There is no question that Barney Clark deserves to be remembered for what he did just as much as the doctors and scientists who made his transplant possible. The hundred-plus-days during which he ventured into the unknown were at times filled with intense stress, pain, and physical discomfort. But part of the reason he was selected was that he was enough of a medical scientist himself to know exactly what his condition was from the start, and exactly what he could expect as a result. He also reserved the right to discontinue the experiment at any time should the experience become too stressful. Throughout his ordeal, he showed tremendous courage in facing inordinate pain and suffering. But he also knew that every breath he took, every beat of his artificial heart, provided researchers with information that would make it easier for the next patient, whatever happened to him. Shortly before he died, he smiled weakly and said, "All in all, it's been a pleasure to be able to help people."

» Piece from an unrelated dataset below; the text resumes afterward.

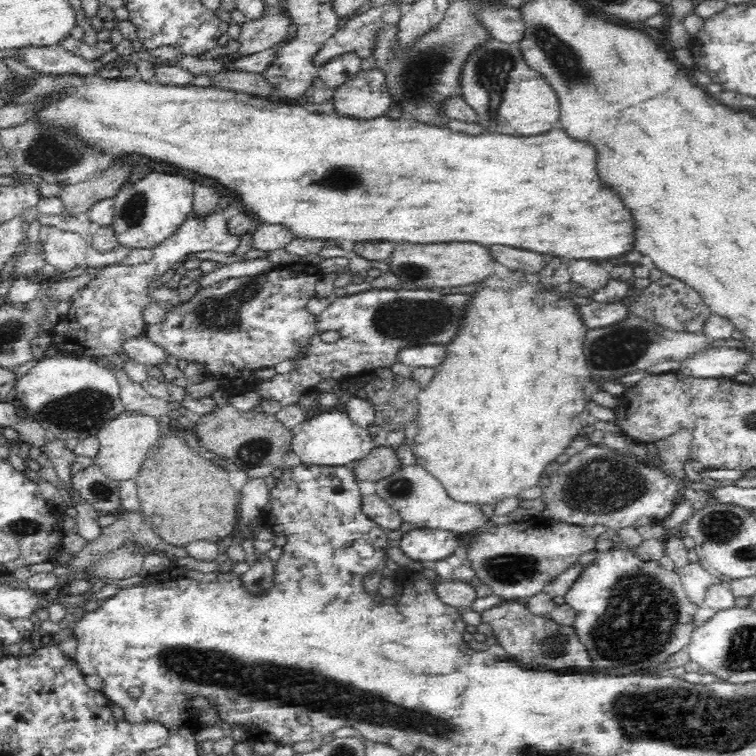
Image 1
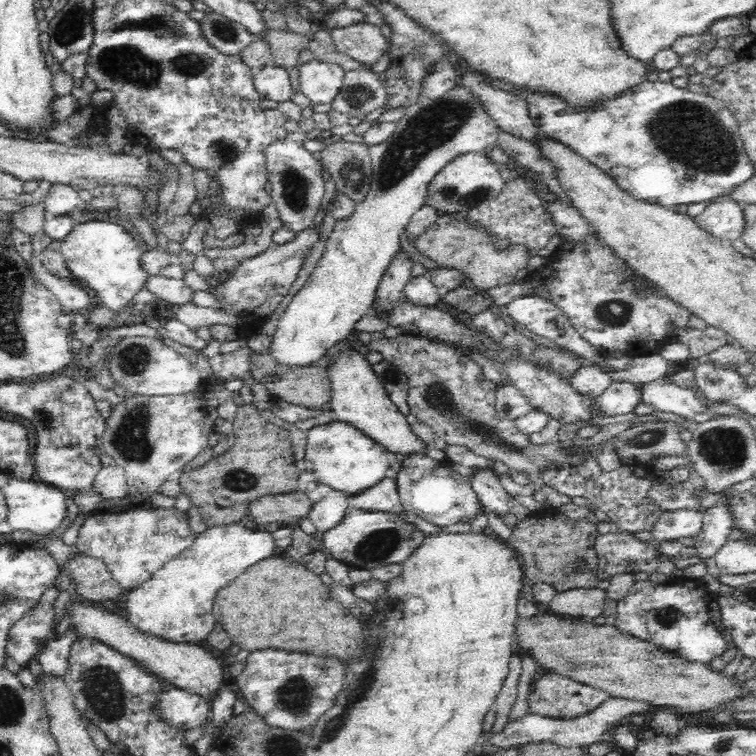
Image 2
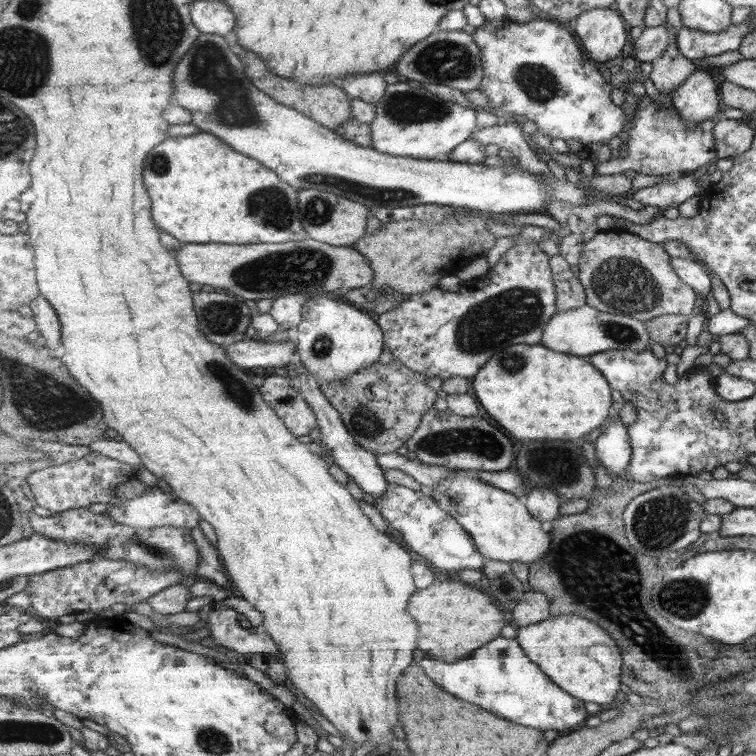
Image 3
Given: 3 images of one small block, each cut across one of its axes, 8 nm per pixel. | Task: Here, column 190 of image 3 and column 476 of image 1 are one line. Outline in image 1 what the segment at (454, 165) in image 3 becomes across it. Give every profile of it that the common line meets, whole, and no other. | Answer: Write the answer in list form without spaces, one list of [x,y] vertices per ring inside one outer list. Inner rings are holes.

Finally, there is one issue that has not yet been squarely faced by those working to develop artificial organs, but which is clearly understood by almost everyone involved. If we are to view artificial organs, or even xenotransplants for that matter, as temporary implants, as a "bridge to transplantation," then we may contribute to human misery as much as we relieve it. For this approach is still dependent for its success on the ultimate availability of human organs. By keeping people alive on an interim basis, we simply increase the size of the waiting lists for the scant number of human organs available. The suffering undergone by these people, most of whom will likely die before a transplant is found, will be for nought. We must truly ask ourselves the question posed by Dr. Denton Cooley, when he was asked to comment on Barney Clark's operation: Are we prolonging life, or are we simply prolonging death?